» **Requirement 1**: From the forum post on upgrading a cheese vat, extract the passage that begins at the words "1 Have the drain" and stops after the words "a larger element.", copying it without alteration.

» **Document section**:
Thanks for the pictures.
Quote
Things that I will upgrade now that I have the vat working overtime.
1 Have the drain valve set up change dot have one outlet with a Tri Clover sanitary fitting installed. This will happen in the next few months
2 Have a Tri Clover ferrule installed on the top inlet pipe to make a more sanitary closure of the current opening.
3 Run some cable ducting for power and temperature cables,
4  Break tank to stainless steel
5 Hosing on connections to be high temperature rated- probably washing machine hose.
6 Insulate pipes to reduce heat losses
7 When we move house and I can set up a dedicated cheese making space I will upgrade pipe work too hard plumbed stainless
8  Install a second RIMs tube and element plugged into different house circuit or have a dedicated higher amperage circuit installed in my cheese making space so I can run a larger element.
9 Investigate setting up s CIP spray ball system in the vat using the top inlet pipe as an opening


here are my comments:
1.   Cut off the T peace leaving around 60mm of the 90deg angle. Use flexible hose to connect with tri clover end which than may be easily connected with butterfly valve. Welding with no head clearing (between 90deg starting point of a T peace and bottom of the tank require time and skills) simply saying will be costly.
2.   Good idea, please remember of pressure release valve for your own safety. You can find one in any plumbing supply shop for $50? Traveling across AU/NZ (and overseas) I seen to many accidents due to missing pressure release valves.

» **Information provided**:
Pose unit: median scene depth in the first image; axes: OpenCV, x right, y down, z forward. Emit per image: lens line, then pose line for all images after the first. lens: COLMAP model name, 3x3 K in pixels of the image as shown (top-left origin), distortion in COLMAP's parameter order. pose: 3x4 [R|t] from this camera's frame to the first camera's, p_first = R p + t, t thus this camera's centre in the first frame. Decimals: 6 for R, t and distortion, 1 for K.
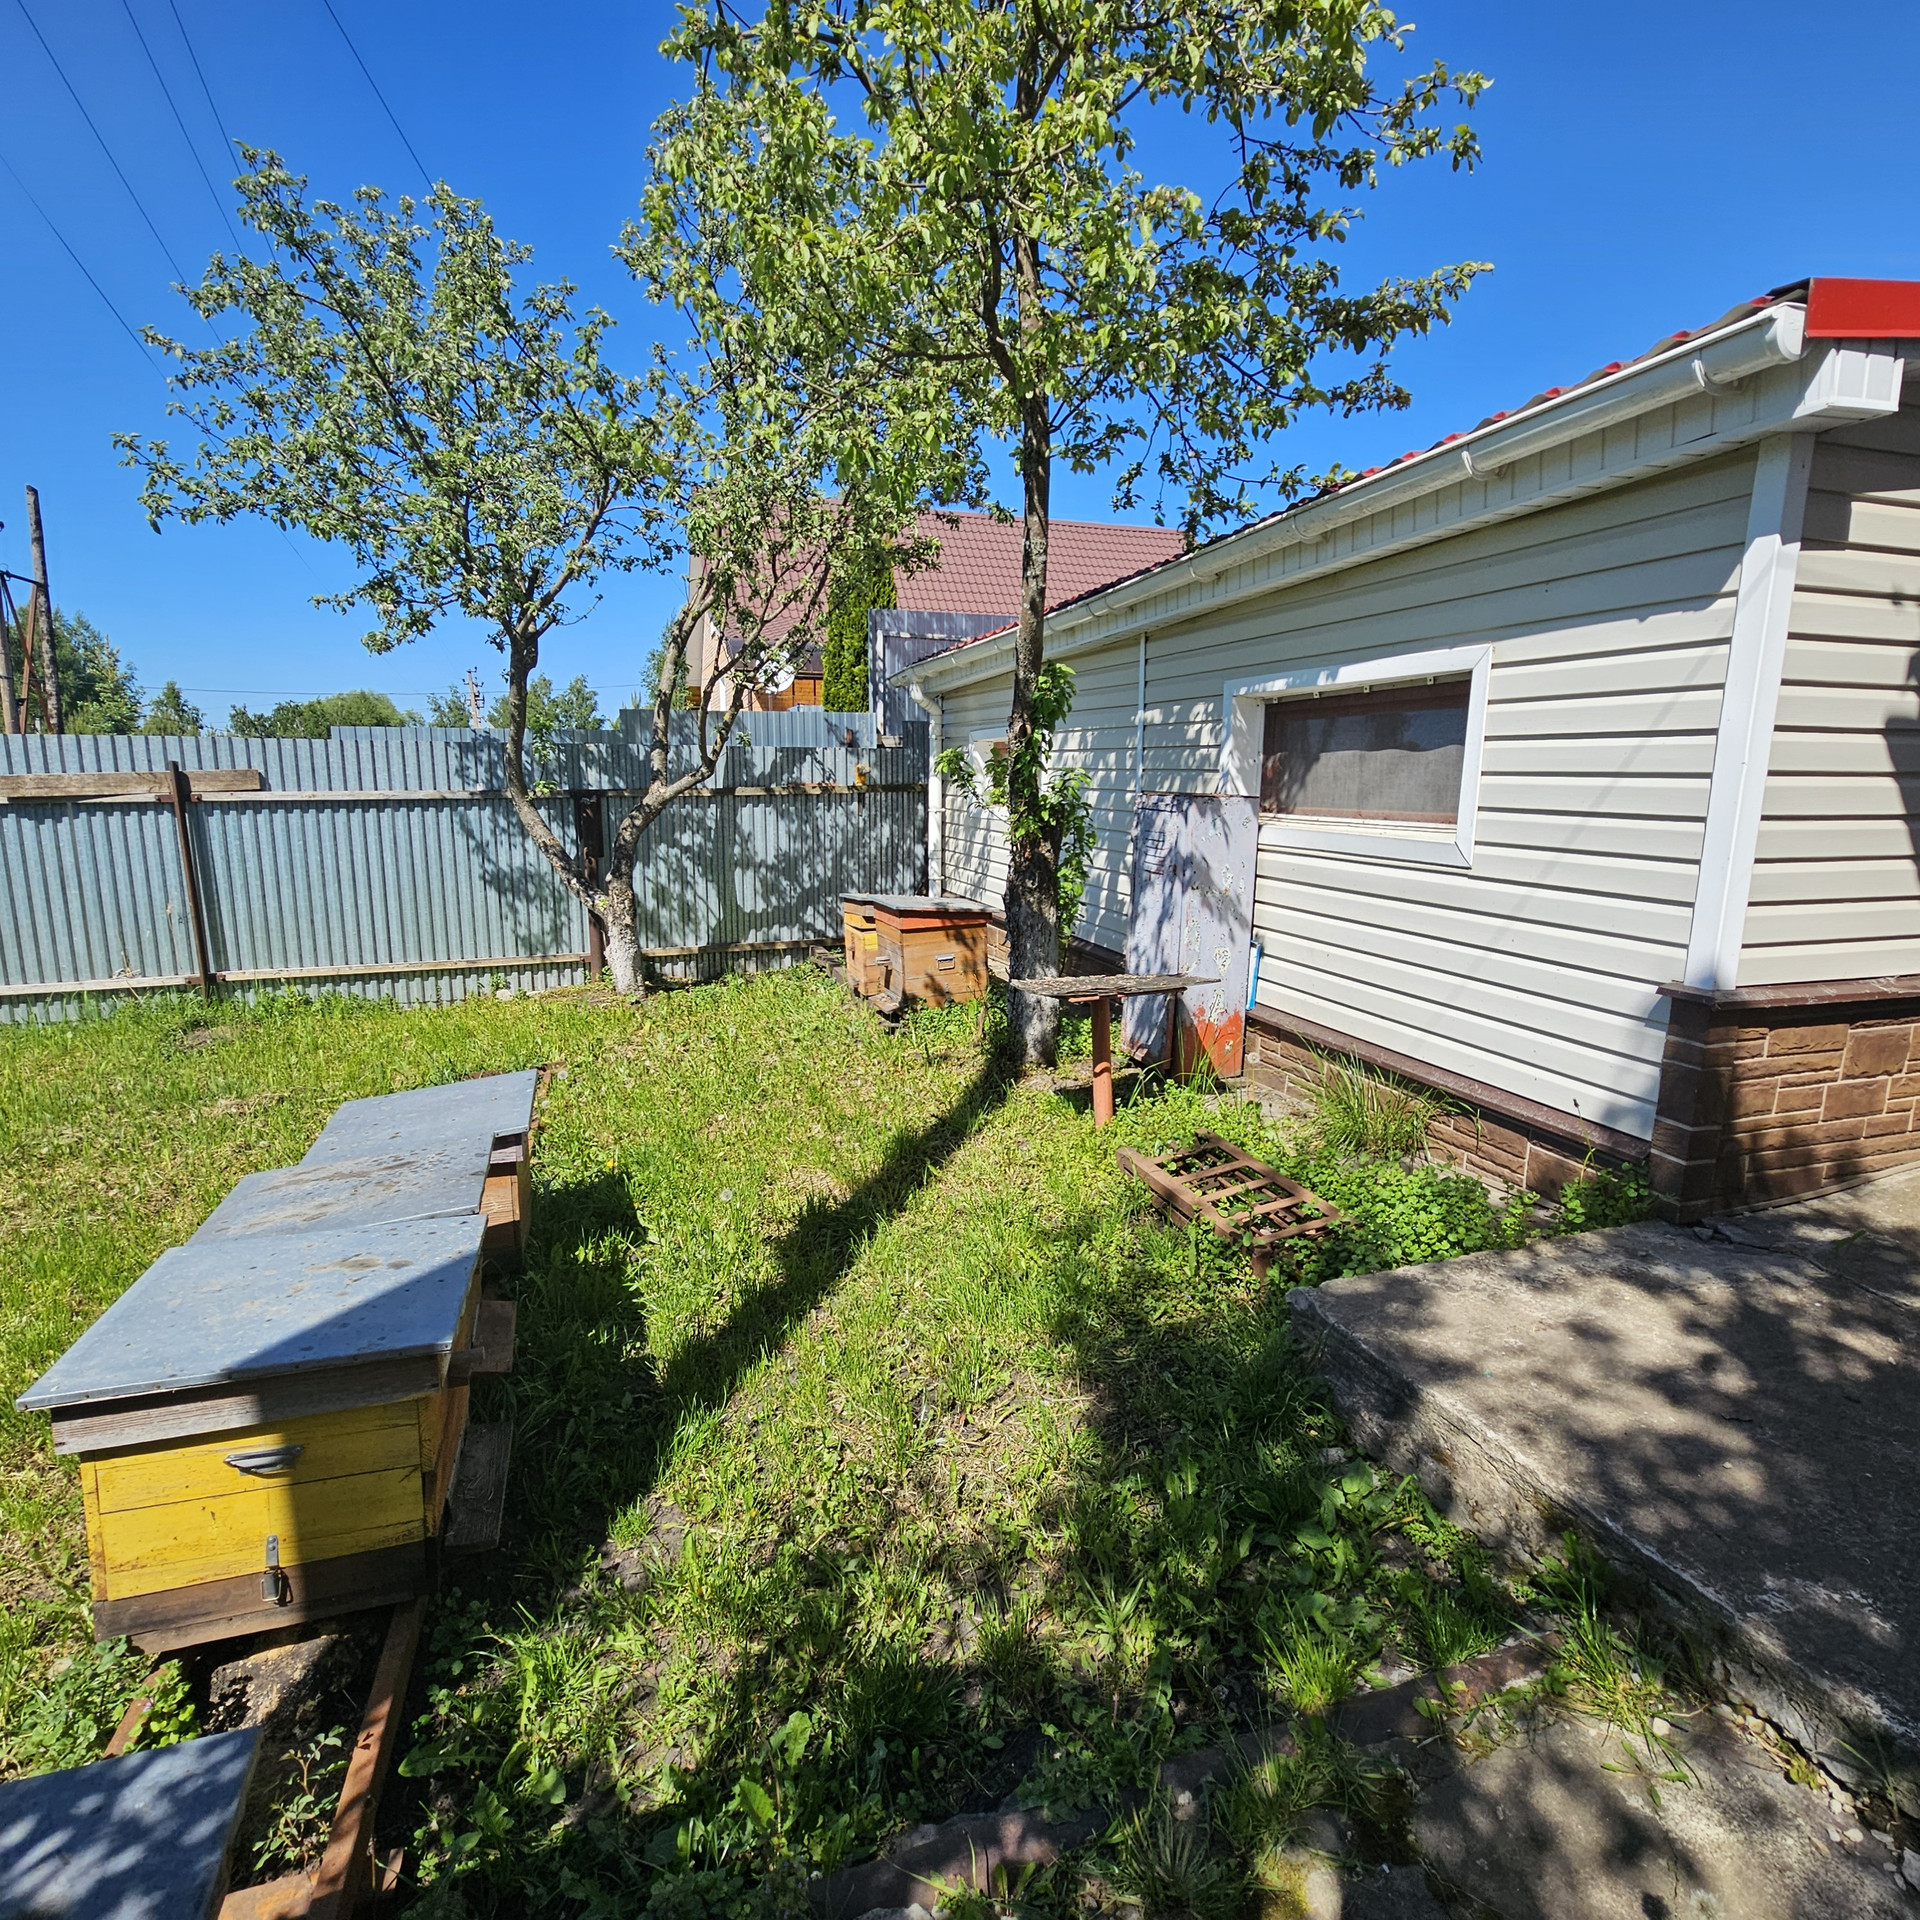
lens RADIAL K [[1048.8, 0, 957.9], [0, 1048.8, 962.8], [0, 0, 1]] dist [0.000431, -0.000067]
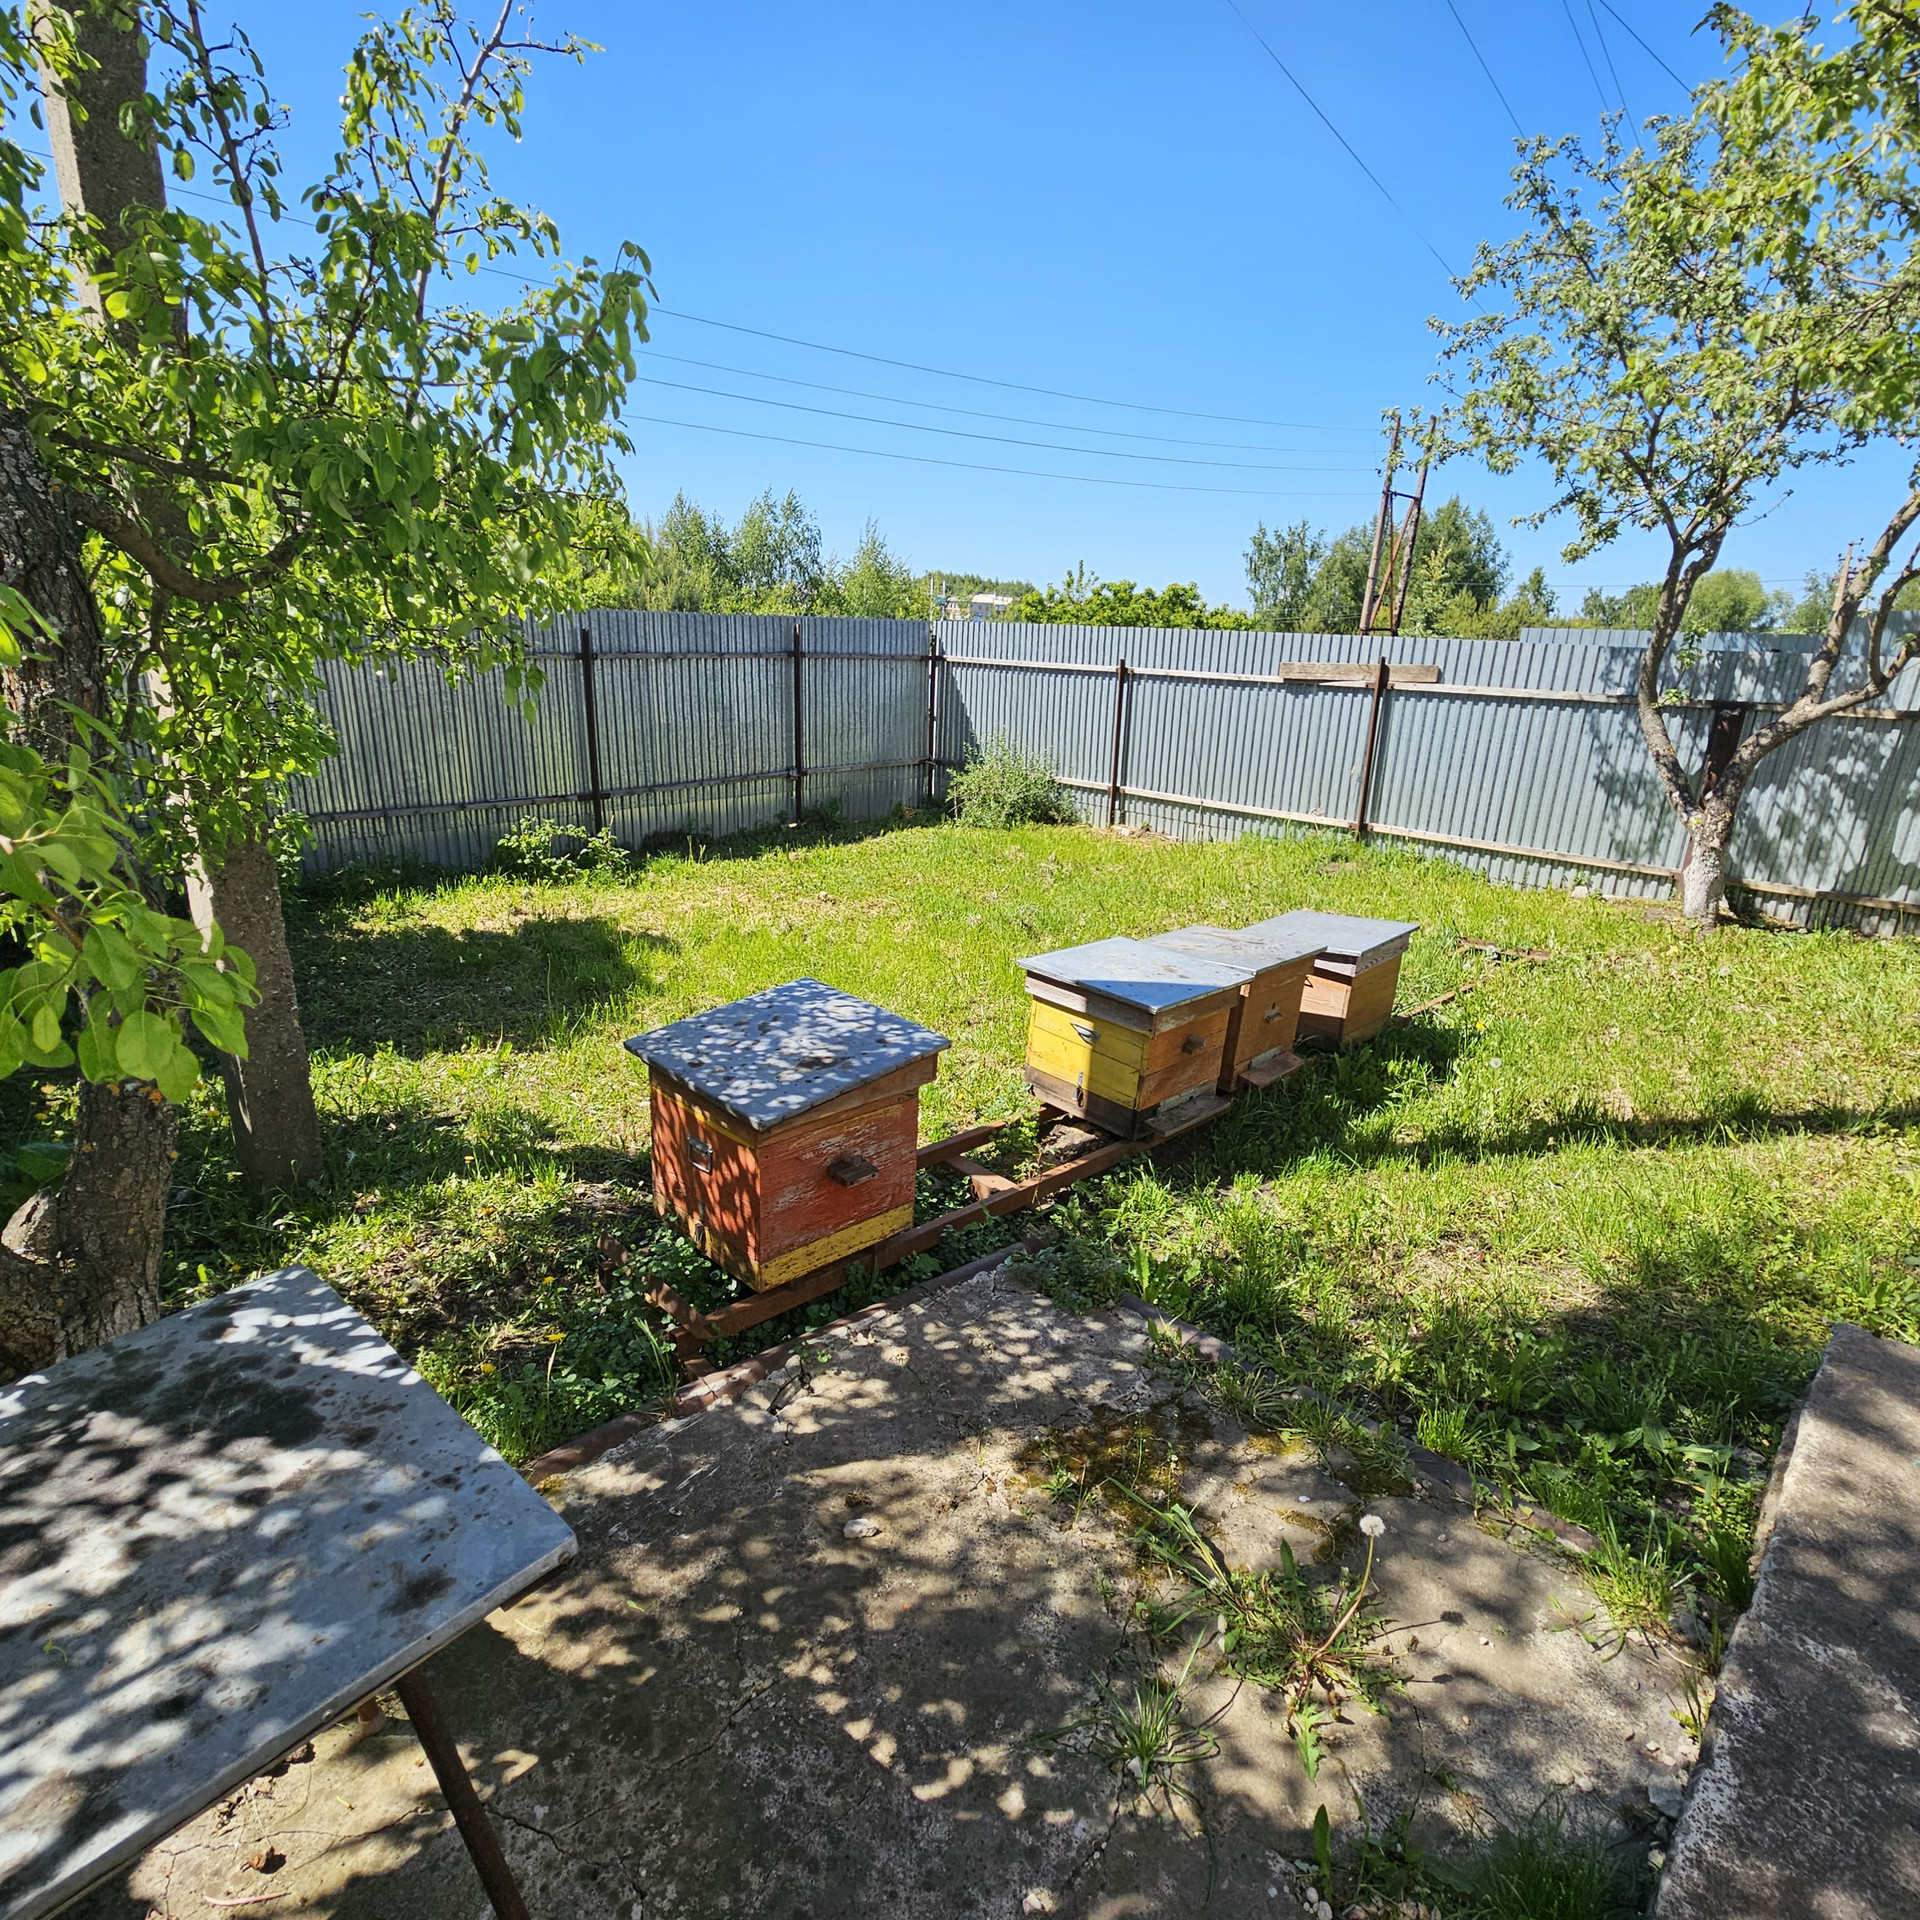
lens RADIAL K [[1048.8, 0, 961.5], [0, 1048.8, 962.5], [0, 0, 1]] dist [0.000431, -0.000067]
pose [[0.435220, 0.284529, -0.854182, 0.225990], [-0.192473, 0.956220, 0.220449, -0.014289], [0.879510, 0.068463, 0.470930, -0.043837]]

» **Requirement 2**: Convert the entries containing the camera lens and pose lines into a single numbered list, covering every entry and omitting blank lines. Leave the pictures out of the answer.

» **Problem solution 1**:
1 Have the drain valve set up change dot have one outlet with a Tri Clover sanitary fitting installed. This will happen in the next few months
2 Have a Tri Clover ferrule installed on the top inlet pipe to make a more sanitary closure of the current opening.
3 Run some cable ducting for power and temperature cables,
4  Break tank to stainless steel
5 Hosing on connections to be high temperature rated- probably washing machine hose.
6 Insulate pipes to reduce heat losses
7 When we move house and I can set up a dedicated cheese making space I will upgrade pipe work too hard plumbed stainless
8  Install a second RIMs tube and element plugged into different house circuit or have a dedicated higher amperage circuit installed in my cheese making space so I can run a larger element.

» **Problem solution 2**:
1. Pose unit: median scene depth in the first image; axes: OpenCV, x right, y down, z forward. Emit per image: lens line, then pose line for all images after the first. lens: COLMAP model name, 3x3 K in pixels of the image as shown (top-left origin), distortion in COLMAP's parameter order. pose: 3x4 [R|t] from this camera's frame to the first camera's, p_first = R p + t, t thus this camera's centre in the first frame. Decimals: 6 for R, t and distortion, 1 for K.
2. lens RADIAL K [[1048.8, 0, 957.9], [0, 1048.8, 962.8], [0, 0, 1]] dist [0.000431, -0.000067]
3. lens RADIAL K [[1048.8, 0, 961.5], [0, 1048.8, 962.5], [0, 0, 1]] dist [0.000431, -0.000067]
4. pose [[0.435220, 0.284529, -0.854182, 0.225990], [-0.192473, 0.956220, 0.220449, -0.014289], [0.879510, 0.068463, 0.470930, -0.043837]]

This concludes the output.